Sejak tampil sebagai pemimpin kapitalisme global, AS tentu tidak ingin membiarkan Inggris menjadi saingan. Berbagai upaya dilakukan untuk menyingkirkan pengaruh politik Inggris dan anteknya di kawasan jajahannya, termasuk di wilayah Sudan.
Terbaru, AS berupaya mengikat negara-negara tersebut dengan perjanjian Abraham Accord yang intinya menormalisasi hubungan mereka dengan Zion*s Israel mengikuti Mesir dan Yordania. Negara yang sudah berhasil diikat adalah Uni Emirat Arab (UEA) dan Bahrain. Motifnya sangat jelas, yakni penguasaan sumber daya alam dan merealisasikan mimpinya membangun hegemoni politik di bawah tagline Proyek Timur Tengah Baru dengan menjadikan negara Zion*s Israel sebagai jangkar.
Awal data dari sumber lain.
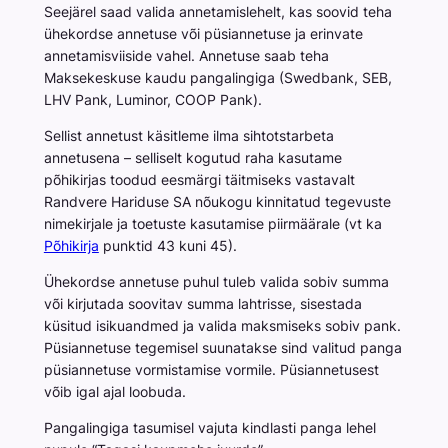
Seejärel saad valida annetamislehelt, kas soovid teha
ühekordse annetuse või püsiannetuse ja erinvate
annetamisviiside vahel. Annetuse saab teha
Maksekeskuse kaudu pangalingiga (Swedbank, SEB,
LHV Pank, Luminor, COOP Pank).
Sellist annetust käsitleme ilma sihtotstarbeta
annetusena – selliselt kogutud raha kasutame
põhikirjas toodud eesmärgi täitmiseks vastavalt
Randvere Hariduse SA nõukogu kinnitatud tegevuste
nimekirjale ja toetuste kasutamise piirmäärale (vt ka
Põhikirja
punktid 43 kuni 45).
Ühekordse annetuse puhul tuleb valida sobiv summa
või kirjutada soovitav summa lahtrisse, sisestada
küsitud isikuandmed ja valida maksmiseks sobiv pank.
Püsiannetuse tegemisel suunatakse sind valitud panga
püsiannetuse vormistamise vormile. Püsiannetusest
võib igal ajal loobuda.
Pangalingiga tasumisel vajuta kindlasti panga lehel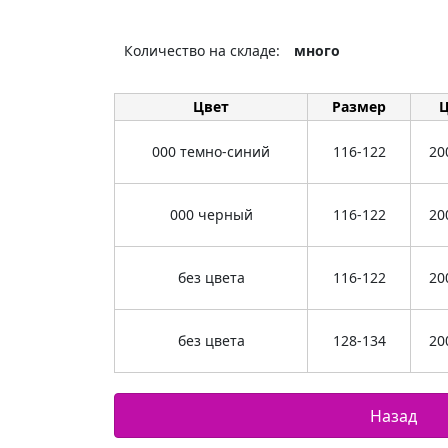
Количество на складе:
много
Цвет
Размер
Ц
000 темно-синий
116-122
20
000 черный
116-122
20
без цвета
116-122
20
без цвета
128-134
20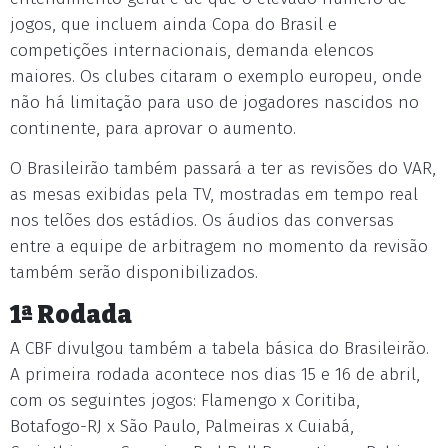
jogos, que incluem ainda Copa do Brasil e
competições internacionais, demanda elencos
maiores. Os clubes citaram o exemplo europeu, onde
não há limitação para uso de jogadores nascidos no
continente, para aprovar o aumento.
O Brasileirão também passará a ter as revisões do VAR,
as mesas exibidas pela TV, mostradas em tempo real
nos telões dos estádios. Os áudios das conversas
entre a equipe de arbitragem no momento da revisão
também serão disponibilizados.
1ª Rodada
A CBF divulgou também a tabela básica do Brasileirão.
A primeira rodada acontece nos dias 15 e 16 de abril,
com os seguintes jogos: Flamengo x Coritiba,
Botafogo-RJ x São Paulo, Palmeiras x Cuiabá,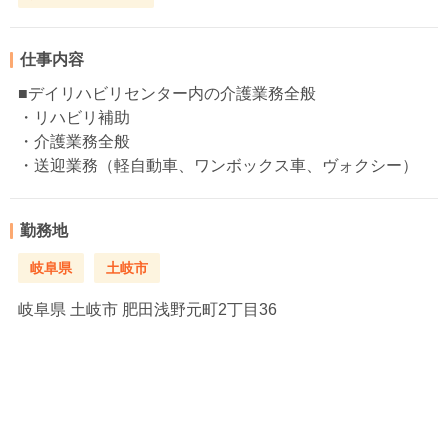
仕事内容
■デイリハビリセンター内の介護業務全般
・リハビリ補助
・介護業務全般
・送迎業務（軽自動車、ワンボックス車、ヴォクシー）
勤務地
岐阜県
土岐市
岐阜県
土岐市 肥田浅野元町2丁目36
Apalagi AS melihat bahwa dari rahim krisis Sudan telah lahir faksi-faksi Islam yang menyuarakan penerapan syariat Islam, bahkan beberapa rezim pemerintahan memang secara formal menjadikan Islam sebagai UUD.
Amerika Serikat juga Inggris mempunyai kepentingan politik yang sama di Sudan. AS memainkan isu terorisme dan radikalisme untuk mencegah kebangkitan Islam. AS juga memecah-belah wilayah Sudan dan mengadu-domba berbagai kelompok militer, suku dan agama di sana. Tujuannya untuk melemahkan kekuatan kaum Muslim Sudan.
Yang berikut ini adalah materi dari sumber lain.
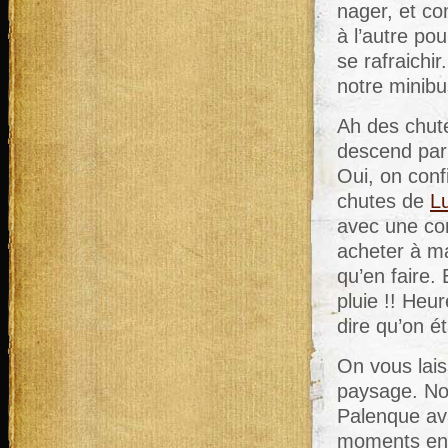
nager, et co
à l’autre po
se rafraichi
notre minib
Ah des chute
descend par 
Oui, on conf
chutes de
L
avec une cor
acheter à ma
qu’en faire. 
pluie !! Heu
dire qu’on ét
On vous lais
paysage. Nou
Palenque av
moments en 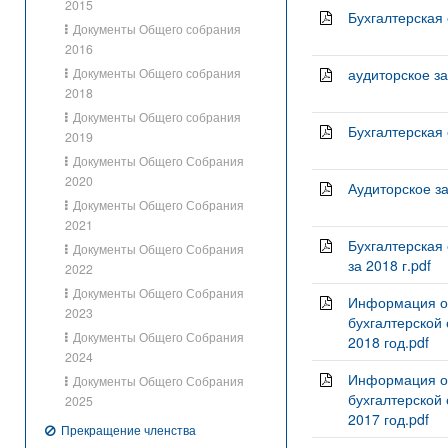
2015
Бухгалтерская о
Документы Общего собрания
2016
Документы Общего собрания
аудиторское за
2018
Документы Общего собрания
Бухгалтерская 
2019
Документы Общего Собрания
2020
Аудиторское за
Документы Общего Собрания
2021
Бухгалтерская
Документы Общего Собрания
за 2018 г.pdf
2022
Документы Общего Собрания
Информация о 
2023
бухгалтерской
Документы Общего Собрания
2018 год.pdf
2024
Информация о 
Документы Общего Собрания
бухгалтерской
2025
2017 год.pdf
Прекращение членства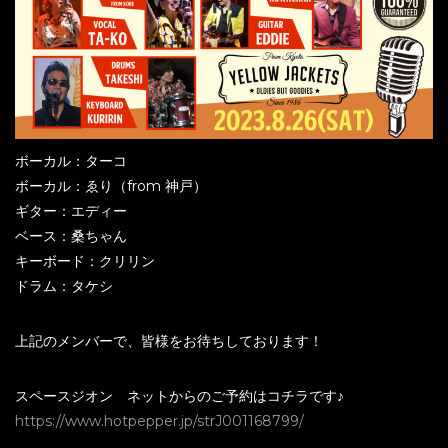
ボーカル：ターコ
ボーカル：ゑり（from 神戸）
ギター：エディー
ベース：桑ちゃん
キーボード：クリリン
ドラム：タケシ
上記のメンバーで、皆様をお待ちしております！
スペースジオン ネットからのご予約はコチラです♪
https://www.hotpepper.jp/strJ001168799/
Sebagaimana Gaza, rakyat Sudan tengah mengalami penderitaan luar biasa. Mereka menjerit meminta tolong kepada kita saudara muslimnya. Mereka nyaris putus asa berharap pada para penguasa muslim dunia yang hanya peduli pada kursi kekuasaannya. Ironinya, para pemimpin Muslim hari ini justru bersekongkol dan menyokong negara-negara Barat penjajah dalam menyembelih kaum Muslim.
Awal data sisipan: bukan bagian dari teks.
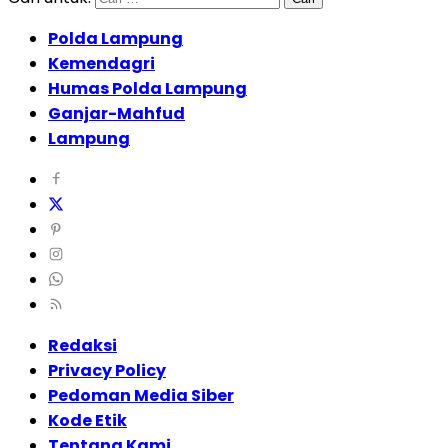
Polda Lampung
Kemendagri
Humas Polda Lampung
Ganjar-Mahfud
Lampung
Redaksi
Privacy Policy
Pedoman Media Siber
Kode Etik
Tentang Kami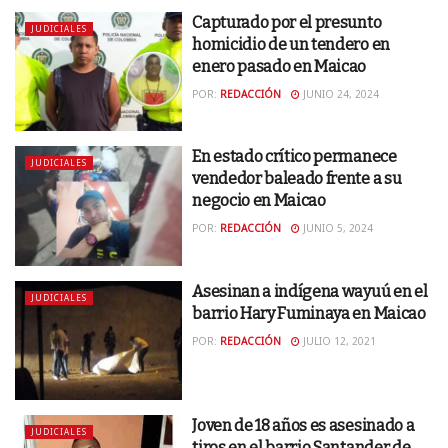
Capturado por el presunto
JUDICIALES
homicidio de un tendero en
enero pasado en Maicao
POR:
REDACCIÓN
JUNIO 24, 2024
En estado crítico permanece
JUDICIALES
vendedor baleado frente a su
negocio en Maicao
POR:
REDACCIÓN
JUNIO 5, 2024
Asesinan a indígena wayuú en el
JUDICIALES
barrio Hary Fuminaya en Maicao
POR:
REDACCIÓN
JULIO 12, 2021
Joven de 18 años es asesinado a
JUDICIALES
tiros en el barrio Santander de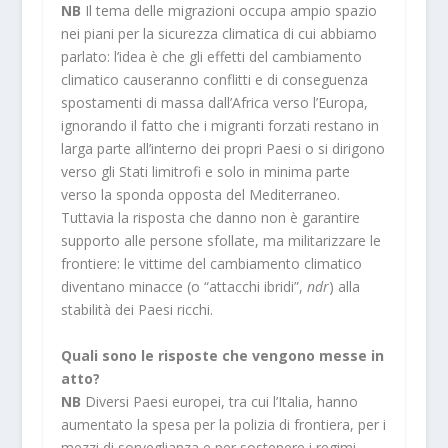
NB
Il tema delle migrazioni occupa ampio spazio
nei piani per la sicurezza climatica di cui abbiamo
parlato: l’idea è che gli effetti del cambiamento
climatico causeranno conflitti e di conseguenza
spostamenti di massa dall’Africa verso l’Europa,
ignorando il fatto che i migranti forzati restano in
larga parte all’interno dei propri Paesi o si dirigono
verso gli Stati limitrofi e solo in minima parte
verso la sponda opposta del Mediterraneo.
Tuttavia la risposta che danno non è garantire
supporto alle persone sfollate, ma militarizzare le
frontiere: le vittime del cambiamento climatico
diventano minacce (o “attacchi ibridi”,
ndr
) alla
stabilità dei Paesi ricchi.
Quali sono le risposte che vengono messe in
atto?
NB
Diversi Paesi europei, tra cui l’Italia, hanno
aumentato la spesa per la polizia di frontiera, per i
mezzi di sorveglianza e per sostenere i regimi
Oleh karena itu, umat Islam semestinya sadar bahwa posisi mereka tidak akan pernah berubah kecuali kembali pada Islam. Mereka akan sulit menolong kaum muslim Gaza, Palestina, muslim Sudan, India, Rohingya, Uighur, dan yang lainnya, sebelum bersatu di bawah naungan kepemimpinan politik Islam. Mereka akan sulit berharap kembali menjadi umat yang kuat dan mampu melawan kezaliman global yang ditimbulkan oleh negara-negara Barat, jika mereka tidak kembali punya negara global yang bervisi global, yakni Khilafah Islam.